[Stored records]
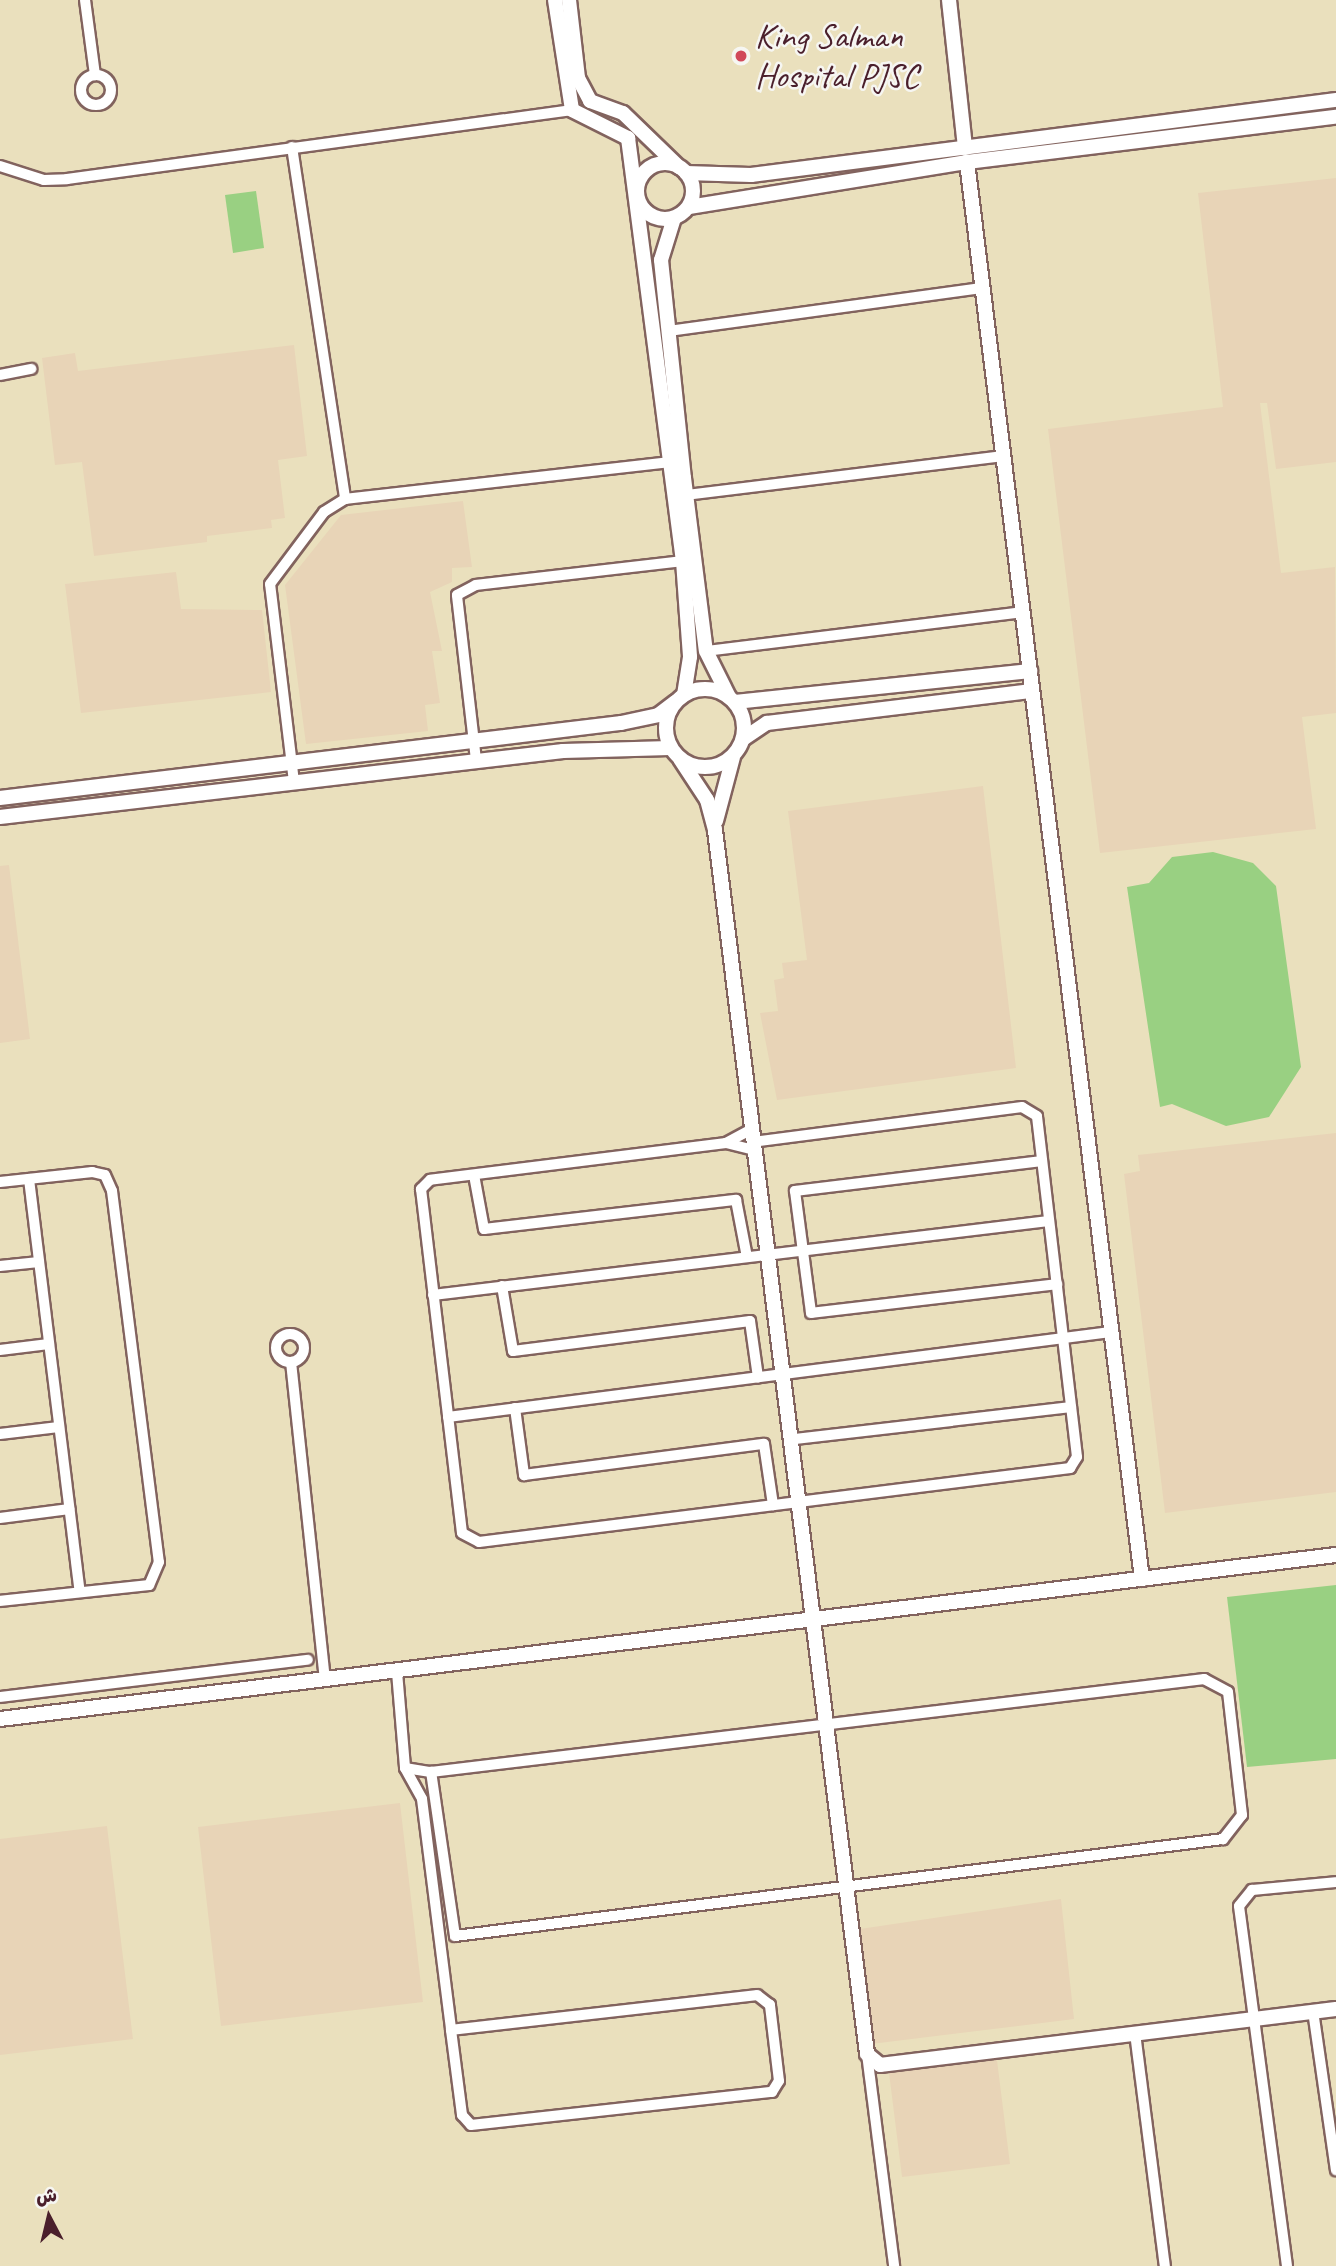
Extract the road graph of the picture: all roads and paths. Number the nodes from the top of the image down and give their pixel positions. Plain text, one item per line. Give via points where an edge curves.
1 (85, 0) edge
2 (555, 0) edge
3 (569, 0) edge
4 (949, 0) edge
5 (94, 75) dead end
6 (1336, 100) edge
7 (1320, 102) junction
8 (1296, 104) junction
9 (572, 110) junction
10 (1329, 118) edge
11 (1298, 122) junction
12 (292, 147) junction
13 (966, 155) junction
14 (0, 166) edge
15 (683, 170) junction
16 (637, 195) junction
17 (689, 207) junction
18 (674, 218) junction
19 (982, 288) junction
20 (668, 331) junction
21 (31, 369) dead end
22 (0, 374) edge
23 (1003, 456) junction
24 (670, 462) junction
25 (687, 495) junction
26 (345, 499) junction
27 (682, 561) junction
28 (1023, 612) junction
29 (706, 651) junction
30 (1030, 671) junction
31 (1032, 691) junction
32 (680, 698) junction
33 (732, 700) junction
34 (743, 738) junction
35 (474, 739) junction
36 (670, 748) junction
37 (734, 755) junction
38 (477, 760) junction
39 (680, 760) junction
40 (292, 761) junction
41 (295, 782) junction
42 (0, 798) edge
43 (0, 817) edge
44 (715, 830) junction
45 (753, 1141) junction
46 (726, 1143) junction
47 (1042, 1161) junction
48 (474, 1175) junction
49 (29, 1179) junction
50 (0, 1182) edge
51 (1049, 1221) junction
52 (803, 1251) junction
53 (769, 1254) junction
54 (747, 1257) junction
55 (39, 1262) junction
56 (0, 1266) edge
57 (1057, 1284) junction
58 (502, 1286) junction
59 (433, 1295) junction
60 (1111, 1332) junction
61 (1063, 1338) junction
62 (49, 1344) junction
63 (0, 1350) edge
64 (291, 1362) dead end
65 (784, 1374) junction
66 (758, 1377) junction
67 (1071, 1407) junction
68 (515, 1408) junction
69 (448, 1417) junction
70 (59, 1427) junction
71 (0, 1434) edge
72 (795, 1439) junction
73 (802, 1501) junction
74 (773, 1505) junction
75 (69, 1509) junction
76 (0, 1518) edge
77 (1336, 1555) edge
78 (1142, 1579) junction
79 (80, 1592) junction
80 (0, 1601) edge
81 (815, 1620) junction
82 (308, 1660) dead end
83 (397, 1672) junction
84 (325, 1680) junction
85 (0, 1697) edge
86 (0, 1719) edge
87 (828, 1723) junction
88 (405, 1768) junction
89 (431, 1772) junction
90 (1336, 1882) edge
91 (847, 1886) junction
92 (455, 1936) junction
93 (441, 1951) junction
94 (1336, 2008) edge
95 (1313, 2011) junction
96 (1254, 2019) junction
97 (451, 2030) junction
98 (1135, 2033) junction
99 (867, 2054) junction
100 (1336, 2170) edge
101 (894, 2266) edge
102 (1165, 2266) edge
103 (1287, 2266) edge

1 - 5 street
2 - 9 street
3 - 15 street via 578,78 590,101 623,113
4 - 13 street
6 - 7 street
7 - 8 street
7 - 10 street
8 - 11 street
8 - 13 street
9 - 12 street
9 - 16 street via 628,138
10 - 11 street
11 - 13 street
12 - 14 street via 67,179 44,180
12 - 26 street
13 - 15 street via 751,175
13 - 17 street
13 - 19 street
15 - 16 street via 662,164 646,171
15 - 17 street via 694,189
16 - 18 street via 651,215
16 - 24 street
17 - 18 street
18 - 20 street via 661,244
19 - 20 street
19 - 23 street
20 - 25 street
21 - 22 street
23 - 25 street
23 - 28 street
24 - 26 street
24 - 27 street
25 - 29 street
26 - 40 street via 324,512 270,584
27 - 32 street via 690,657
27 - 35 street via 464,589 454,607
28 - 29 street
28 - 30 street
29 - 33 street
30 - 31 street
30 - 33 street
31 - 34 street via 767,723
31 - 60 street
32 - 33 street via 707,689
32 - 35 street via 658,715 621,723
32 - 36 street via 665,724
33 - 34 street
34 - 37 street
35 - 38 street
35 - 40 street
36 - 38 street
36 - 39 street
37 - 39 street via 714,767
37 - 44 street via 722,783
38 - 41 street
39 - 44 street via 707,800
40 - 41 street
40 - 42 street
41 - 43 street
44 - 45 street
45 - 46 street
45 - 46 street
45 - 47 street via 1022,1107 1037,1116
45 - 53 street
46 - 48 street
47 - 51 street
47 - 52 street via 795,1191
48 - 54 street via 484,1230 736,1200
48 - 59 street via 430,1180 421,1189
49 - 50 street
49 - 55 street
49 - 79 street via 92,1172 106,1175 112,1191 154,1521 158,1576 149,1584
51 - 52 street
51 - 57 street
52 - 53 street
52 - 57 street via 811,1313
53 - 54 street
53 - 65 street
54 - 58 street
55 - 56 street
55 - 62 street
57 - 61 street
58 - 59 street
58 - 66 street via 513,1351 750,1321
59 - 69 street
60 - 61 street
60 - 78 street
61 - 65 street
61 - 67 street
62 - 63 street
62 - 70 street
64 - 84 street
65 - 66 street
65 - 72 street
66 - 68 street
67 - 72 street
67 - 73 street via 1077,1457 1070,1468
68 - 69 street
68 - 74 street via 524,1475 764,1444
69 - 74 street via 462,1533 479,1542
70 - 71 street
70 - 75 street
72 - 73 street
73 - 74 street
73 - 81 street
75 - 76 street
75 - 79 street
77 - 78 street
78 - 81 street
79 - 80 street
81 - 83 street
81 - 87 street
82 - 85 street
83 - 84 street
83 - 88 street
84 - 86 street
87 - 89 street
87 - 91 street
87 - 91 street via 1204,1679 1228,1692 1242,1815 1223,1839
88 - 89 street
88 - 93 street via 422,1799
89 - 92 street
90 - 96 street via 1252,1891 1239,1906
91 - 92 street
91 - 99 street
92 - 93 street
93 - 97 street
94 - 95 street
95 - 96 street
95 - 100 street
96 - 98 street
96 - 103 street
97 - 97 street via 462,2115 471,2125 772,2092 779,2081 769,2005 757,1995
98 - 99 street via 880,2065
98 - 102 street
99 - 101 street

- **Exercise**
Your reply must be one number: the count of lines in the records above that contain the string "dead".

- **Completed exercise**
4